DATA SECTION:
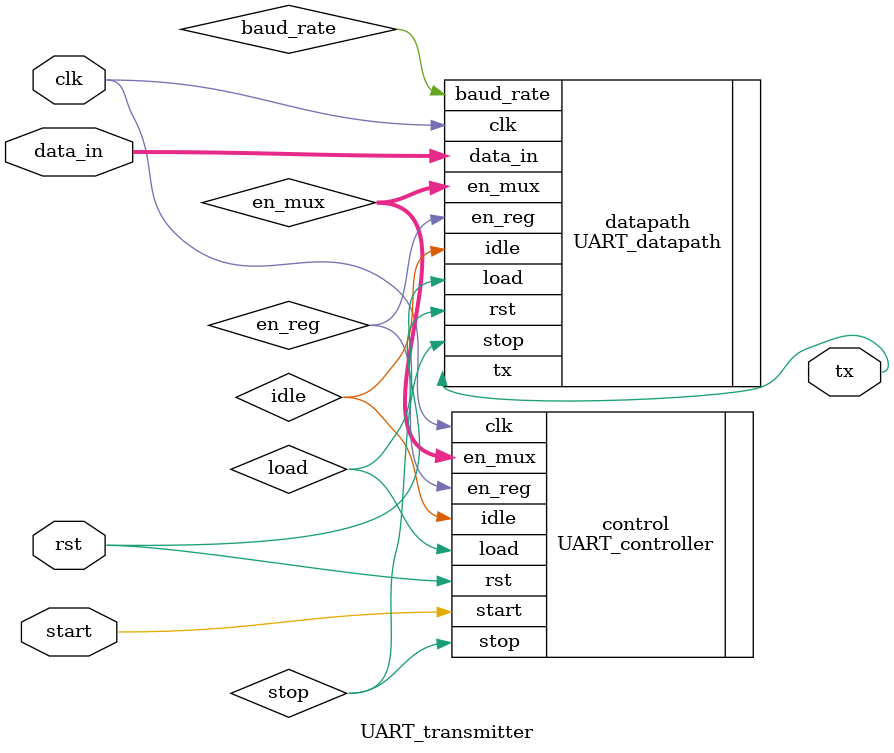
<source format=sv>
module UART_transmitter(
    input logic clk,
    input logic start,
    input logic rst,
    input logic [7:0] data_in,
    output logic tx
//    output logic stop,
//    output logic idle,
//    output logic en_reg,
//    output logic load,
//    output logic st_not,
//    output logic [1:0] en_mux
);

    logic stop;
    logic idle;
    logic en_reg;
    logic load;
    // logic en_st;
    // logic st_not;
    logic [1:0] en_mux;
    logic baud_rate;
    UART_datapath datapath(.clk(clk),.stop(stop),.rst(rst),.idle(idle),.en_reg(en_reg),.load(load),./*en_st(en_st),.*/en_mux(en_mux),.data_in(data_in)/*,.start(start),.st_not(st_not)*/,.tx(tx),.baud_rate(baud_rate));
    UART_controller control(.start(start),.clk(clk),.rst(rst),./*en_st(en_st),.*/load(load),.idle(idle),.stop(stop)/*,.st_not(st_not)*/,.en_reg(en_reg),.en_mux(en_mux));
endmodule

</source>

EXERCISE PROMPT:
Retyping should start at the first line of the data above and stop after the line with "logic en_reg;", and no picture should be included.

TASK RESPONSE:
<source format=sv>
module UART_transmitter(
    input logic clk,
    input logic start,
    input logic rst,
    input logic [7:0] data_in,
    output logic tx
//    output logic stop,
//    output logic idle,
//    output logic en_reg,
//    output logic load,
//    output logic st_not,
//    output logic [1:0] en_mux
);

    logic stop;
    logic idle;
    logic en_reg;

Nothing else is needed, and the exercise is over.